Financially troubled nursing homes are often sold to new operators. Recent experiences in two states are quite different. The Connecticut Department of Public Health has placed conditions on the purchase of five facilities, with about 500 beds. By contrast, a Pennsylvania chain filed for bankruptcy and says it will close rather than sell its four facilities, with about 450+ beds, if lawsuits against them, with millions of dollars at stake, are not set aside.
The Connecticut Department of Public Health (DPH) has placed conditions on the transfer of state nursing home licenses of five Athena Health Care Systems facilities, with about 500 residents, to National Health Care Associates, a New York company. As reported in CTMirror, National Health Care Associates must hire, for at least a year, an independent nursing consultant who “will work 12 to 40 hours per week monitoring nurse staffing levels and quality of care at all five facilities.” DPH imposed additional requirements on the New York company:
- Appointing a free-floating registered nurse supervisor for the first and second shifts to assess patient care.
- Designating a registered nurse to do at least eight hours of training for employees who deal with residents.
- Contracting with an environmental consulting firm to evaluate each facility
Finally, the New York company “has agreed to pay back taxes [nearly $47,000 owed to four communities] and debts owed to vendors and add $2.6 million to cover unpaid employee health insurance costs.”

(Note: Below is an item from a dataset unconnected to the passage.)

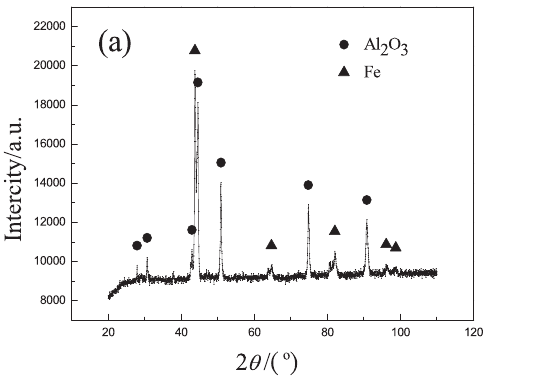
Fig. 2: XRD pattern (a) and cross-sectional morphology (b) of the PO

In Pennsylvania, as reported last week in “Nursing Homes and Private Equity: ‘A Match Made in Hell,’” a troubled nursing home chain filed for bankruptcy and asked the bankruptcy court to set aside two lawsuits against four of the facilities, with 450+ beds, so that they can be sold to another operator “‘free and clear of all liens, claims, encumbrances and interests’ before the sale.” One of the lawsuits, filed by the U.S. Department of Labor, involves $20 million in unpaid overtime wages for health care staff. The alternative is closure of the facilities. An Editorial in the Pittsburgh Post-Gazette describes the choices before the bankruptcy court: “[T]he choices are either to force irresponsible companies to pay their debts and lose hundreds of needed nursing home beds, or to dismiss millions in debts and lawsuits to ensure care for these vulnerable people continues – at least for a time.”
Both Connecticut and Pennsylvania have recently revised their change of ownership rules for nursing homes in similar ways, significantly expanding the requirements for mandatory disclosures about buyers. Perhaps the explanation for the differences in Connecticut’s and Pennsylvania’s experiences is that the Pennsylvania owners filed for bankruptcy.